Linux is the kernel, it has nothing to do with this.
The law apparently seems to target the packager/distributor of the distribution. Many small distros are hobby distros!
> The US is a federal system. It's part of our checks and balances.
Nonsensical answer. Different states are passing different requirements that often contradict each other. This is going to be a nightmare.
> No one. This is why organizations with actual security requirements do their own dependency checks.
So you’re saying that we should expect those laws too? Because before now “code is speech” has ruled, and the US government have not been able to be so invasive about how computers should work. If this is the direction we’re headed in, we need to organize and fight like hell.
Then region lock. You don't have to support California or NY or ...
> Different states are passing different requirements that often contradict each other. This is going to be a nightmare
Create regional feature flags or region lock. It's a solved problem.
> So you’re saying that we should expect those laws too
They already de facto exist contractually speaking.
> Because before now “code is speech” has ruled, and the US government have not been able to be so invasive about how computers should work
The mindset around tech regulation shifted after the 2016 election and Jan 6th. The maximalist tech civil libertarian view on privacy was an anomaly from the late 1990s to early 2010s when tech was viewed as inconsequential.
The 2016 election and Jan 6th showed otherwise.
---
The overlap between Linux daily drivers and "voters who can flip an election in California, NY, or <insert_state_here>" is nonexistent.

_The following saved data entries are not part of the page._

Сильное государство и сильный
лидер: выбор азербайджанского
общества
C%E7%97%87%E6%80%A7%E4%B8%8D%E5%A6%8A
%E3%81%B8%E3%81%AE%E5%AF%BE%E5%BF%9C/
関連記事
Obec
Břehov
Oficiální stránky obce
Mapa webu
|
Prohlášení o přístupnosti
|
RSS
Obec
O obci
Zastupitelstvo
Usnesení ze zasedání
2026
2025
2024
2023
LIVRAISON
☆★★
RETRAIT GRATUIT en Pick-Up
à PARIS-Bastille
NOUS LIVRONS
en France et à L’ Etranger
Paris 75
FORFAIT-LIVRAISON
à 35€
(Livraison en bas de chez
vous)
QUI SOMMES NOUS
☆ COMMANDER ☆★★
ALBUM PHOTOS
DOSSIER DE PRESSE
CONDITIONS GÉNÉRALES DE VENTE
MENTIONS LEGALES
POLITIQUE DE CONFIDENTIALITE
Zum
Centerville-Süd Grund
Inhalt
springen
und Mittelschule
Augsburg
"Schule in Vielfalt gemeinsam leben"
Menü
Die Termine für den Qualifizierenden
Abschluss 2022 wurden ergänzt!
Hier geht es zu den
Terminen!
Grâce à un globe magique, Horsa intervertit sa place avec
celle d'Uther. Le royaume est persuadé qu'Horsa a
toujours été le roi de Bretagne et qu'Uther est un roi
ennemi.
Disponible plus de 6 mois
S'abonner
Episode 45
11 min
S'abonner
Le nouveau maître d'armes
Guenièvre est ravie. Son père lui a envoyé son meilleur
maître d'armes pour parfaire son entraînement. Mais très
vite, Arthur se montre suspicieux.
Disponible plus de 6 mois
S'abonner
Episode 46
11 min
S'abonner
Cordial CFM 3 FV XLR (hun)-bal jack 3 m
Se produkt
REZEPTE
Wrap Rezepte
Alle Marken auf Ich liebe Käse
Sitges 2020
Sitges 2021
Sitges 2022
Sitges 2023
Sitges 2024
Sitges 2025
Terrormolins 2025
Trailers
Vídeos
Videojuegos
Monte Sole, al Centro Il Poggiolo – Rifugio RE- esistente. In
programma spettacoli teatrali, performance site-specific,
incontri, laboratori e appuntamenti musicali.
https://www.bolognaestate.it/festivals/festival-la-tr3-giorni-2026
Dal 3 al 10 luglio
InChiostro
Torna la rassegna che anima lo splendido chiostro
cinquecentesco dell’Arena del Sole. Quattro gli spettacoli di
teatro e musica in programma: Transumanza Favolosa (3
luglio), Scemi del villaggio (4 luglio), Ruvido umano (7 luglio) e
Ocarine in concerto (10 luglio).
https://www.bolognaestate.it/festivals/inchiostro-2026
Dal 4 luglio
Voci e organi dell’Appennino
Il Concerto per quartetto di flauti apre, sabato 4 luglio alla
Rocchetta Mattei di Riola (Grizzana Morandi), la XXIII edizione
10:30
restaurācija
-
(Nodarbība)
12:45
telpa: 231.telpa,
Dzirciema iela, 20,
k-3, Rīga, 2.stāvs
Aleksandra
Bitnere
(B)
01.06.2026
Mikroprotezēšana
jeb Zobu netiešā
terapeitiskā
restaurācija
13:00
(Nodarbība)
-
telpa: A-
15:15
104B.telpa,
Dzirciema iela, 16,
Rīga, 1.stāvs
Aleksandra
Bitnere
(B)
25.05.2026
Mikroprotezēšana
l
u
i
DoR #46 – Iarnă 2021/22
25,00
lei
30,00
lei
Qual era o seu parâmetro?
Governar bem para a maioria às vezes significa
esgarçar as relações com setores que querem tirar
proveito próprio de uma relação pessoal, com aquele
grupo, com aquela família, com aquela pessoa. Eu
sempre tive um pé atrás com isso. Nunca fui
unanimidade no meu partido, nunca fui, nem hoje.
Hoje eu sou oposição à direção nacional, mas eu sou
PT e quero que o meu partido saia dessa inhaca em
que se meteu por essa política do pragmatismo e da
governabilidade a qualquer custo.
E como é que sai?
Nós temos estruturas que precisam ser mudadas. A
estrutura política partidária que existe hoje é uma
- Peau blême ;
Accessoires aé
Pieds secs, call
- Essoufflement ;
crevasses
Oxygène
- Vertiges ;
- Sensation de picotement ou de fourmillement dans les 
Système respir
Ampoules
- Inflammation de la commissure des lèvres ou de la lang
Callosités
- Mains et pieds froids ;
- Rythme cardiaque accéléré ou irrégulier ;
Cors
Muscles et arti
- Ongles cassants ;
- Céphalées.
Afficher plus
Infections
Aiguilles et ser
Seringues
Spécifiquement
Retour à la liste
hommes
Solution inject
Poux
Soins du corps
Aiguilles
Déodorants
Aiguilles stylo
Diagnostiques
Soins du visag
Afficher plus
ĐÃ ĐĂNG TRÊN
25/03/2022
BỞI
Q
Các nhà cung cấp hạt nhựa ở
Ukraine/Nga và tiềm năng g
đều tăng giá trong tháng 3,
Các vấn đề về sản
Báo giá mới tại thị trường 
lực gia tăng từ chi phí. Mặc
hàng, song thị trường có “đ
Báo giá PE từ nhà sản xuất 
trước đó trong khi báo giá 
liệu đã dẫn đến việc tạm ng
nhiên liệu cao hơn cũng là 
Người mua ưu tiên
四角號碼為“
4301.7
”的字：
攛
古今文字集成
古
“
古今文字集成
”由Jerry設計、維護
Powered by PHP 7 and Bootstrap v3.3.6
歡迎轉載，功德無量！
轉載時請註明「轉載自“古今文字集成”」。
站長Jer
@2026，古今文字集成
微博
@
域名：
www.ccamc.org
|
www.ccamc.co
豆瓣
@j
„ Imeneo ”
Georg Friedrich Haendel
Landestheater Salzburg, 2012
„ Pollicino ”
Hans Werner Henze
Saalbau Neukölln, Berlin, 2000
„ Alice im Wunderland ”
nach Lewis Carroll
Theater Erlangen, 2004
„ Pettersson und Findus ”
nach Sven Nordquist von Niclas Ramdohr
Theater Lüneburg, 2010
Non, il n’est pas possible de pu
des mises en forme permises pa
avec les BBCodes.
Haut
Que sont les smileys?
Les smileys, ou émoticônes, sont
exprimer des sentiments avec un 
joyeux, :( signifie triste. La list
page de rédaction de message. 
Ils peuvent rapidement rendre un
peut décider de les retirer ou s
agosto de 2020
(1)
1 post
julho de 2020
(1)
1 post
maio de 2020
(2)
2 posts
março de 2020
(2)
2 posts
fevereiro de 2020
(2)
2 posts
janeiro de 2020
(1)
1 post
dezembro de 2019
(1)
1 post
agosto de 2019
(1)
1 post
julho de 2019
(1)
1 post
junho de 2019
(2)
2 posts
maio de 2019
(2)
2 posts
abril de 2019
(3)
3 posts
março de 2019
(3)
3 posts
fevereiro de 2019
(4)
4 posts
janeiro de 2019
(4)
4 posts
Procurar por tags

This also appears to be a front-run at reducing the risk of an Australia-style regulation being proposed.
Edit: can't reply
> Europe realized this with their new infosec liability regulations
European organizations (from private sectors to government agencies) sidestep this by contractually mandating SBOM and dependency requirements.
You end up with the same result, but it's essentially regulated via contracts instead of the law.
> Expecting volunteers to dump time into compliance is ridiculous. Not because they oppose the idea, but because huge swaths of the internet run on people doing something for free -- and they'll just do something else if governments begin threatening them
That's a decision a lot of governments and organizations are fine with.
OSS where maintainers are hired by sponsor organizations is already the norm, and government-backed OSS is becoming increasingly common in the EU and much of Asia.
Hobbyists who don't wish to comply can region gate within their license - that solves your liability risk and will keep regulators happy.
This isn't just a kernel thing. Expecting volunteers to dump time into compliance is ridiculous. Not because they oppose the idea, but because huge swaths of the internet run on people doing something for free -- and they'll just do something else if governments begin threatening them.
Europe realized this with their new infosec liability regulations. If you're giving your labor away, you're not liable for your software; if you're making money off your software, step up and do better. Maybe California and the others should learn more from the EU.
> Expecting volunteers to dump time into compliance is ridiculous.
Exactly, so any distribution that relies on volunteers will likely include a region-locking clause in their documentation (which may or may not be a GPL violation)
Many big distributions (Ubuntu, Suse, Fedora) are sponsered by big tech companies, and are not maintained by volunteers.
I think it would be better to create a parallel economy of underground unrestricted distributions while encouraging everyone to openly flaunt the law, and simultaneously fighting via lawfare and media. But maybe that’s just me!
If you are fine taking the legal liability and are open to civil and criminal prosecution, go right ahead.
Western jurisdictions tend to cooperate on extradition as well, and American free speech laws are significantly more expansive than those in the EU, Canada, or ANZ so taking a principled approach wouldn't be a viable defense if you decided to go and incite via that route.
Fine by me, I’m willing to fight. The freedom to compute is one of our most fundamental freedoms, connected inherently with freedom of thought and speech. Cowards like you don’t deserve the benefits you enjoy, and you will surely complain about their absence when they are gone!
This is not the first time I read comments from you, I just want to tell you you're probably one of the most annoyingly, reasonably correct person I read. And take it as a compliment, because each time I disagree with you I have to look at my position because I fear being on the wrong side of the argument (which is probably what I find annoying. I want to be unreasonable sometimes!).
Most Linux maintainers are employed by Google, IBM, Facebook, and other similarly sized organizations.
> Who is making CA the only jurisdiction instead of the myriad contradictory laws all over the place
The US is a federal system. It's part of our checks and balances.
> Who is stepping in to make sure no additional legislation comes across regulating how FOSS has to include backdoors or weaken encryption
No one. This is why organizations with actual security requirements do their own dependency checks.